Inspiration

Modern professionals spend 40% of their day "context switching", jumping between tabs to look up terms, summarize videos, or find tutorials. Google gives us information, but we still have to do the heavy lifting to turn that information into a plan. We don't need more tabs; we need a faster bridge to execution.

What it does

  1. YouTube Smart-Tutor Mindy doesn’t just summarize a video; she lives in the timeline. Ask specific questions about what’s happening at 02:45, and Mindy provides real-time explanations, acting as your personal academic or technical tutor.
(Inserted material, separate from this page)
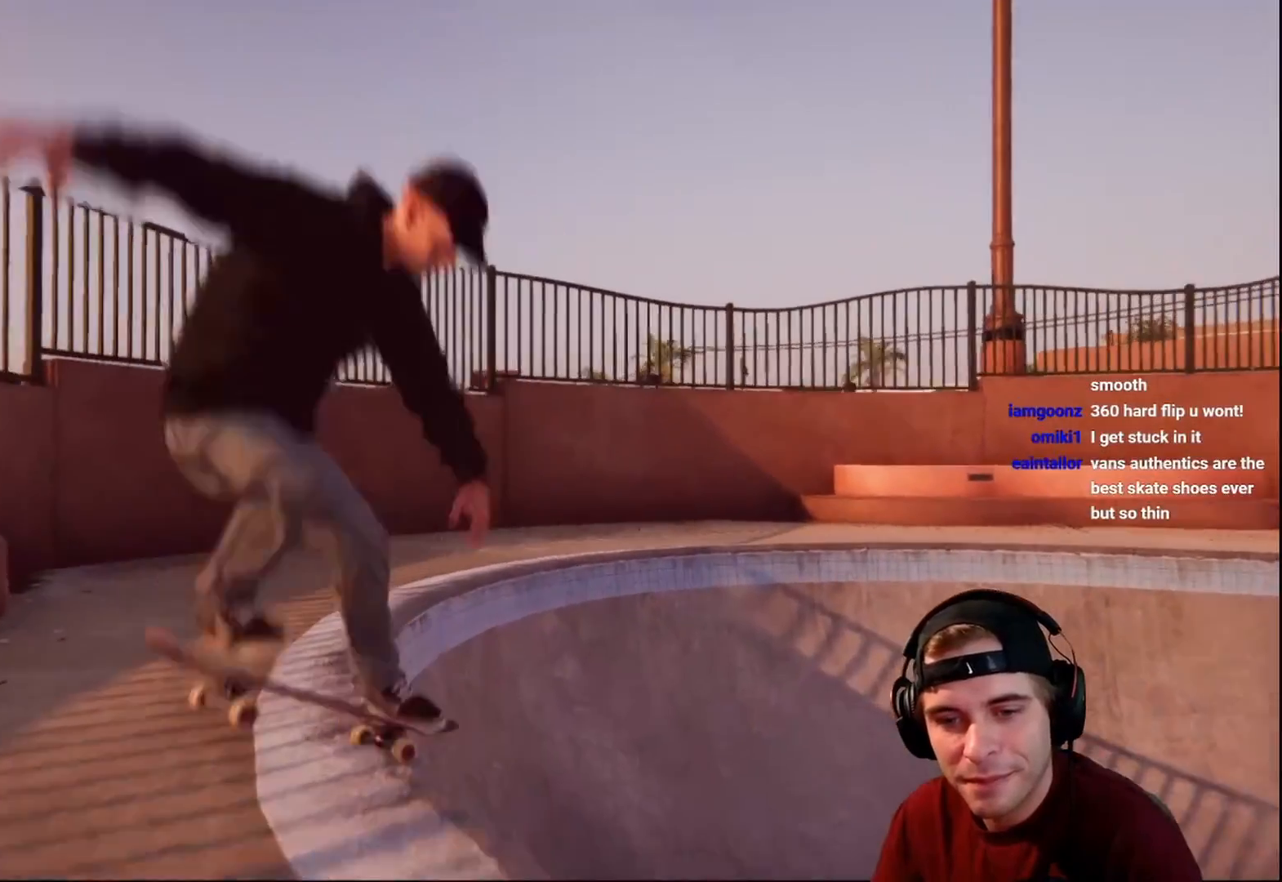
{"buttons": [], "left_stick": "up", "right_stick": "up-right", "events": [[367, "right_stick", "up-right"]]}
  2. Visual Deep-Dive (Tab Capture) Mindy can "see" your current tab. By capturing your screen, she analyzes the visual layout and answers questions based on the live context. If you wander off-topic, Mindy stays grounded—answering with a warning that the info isn't in the image, ensuring 100% factual transparency.

  3. Jargon Crusher (Right-Click Simplicity) Reading a PhD-level research paper or confused by Gen-Alpha slang? Highlight the text, and Mindy is just one right-click away. She crushes complex jargon into simple, human sentences instantly, so you never have to leave your reading flow.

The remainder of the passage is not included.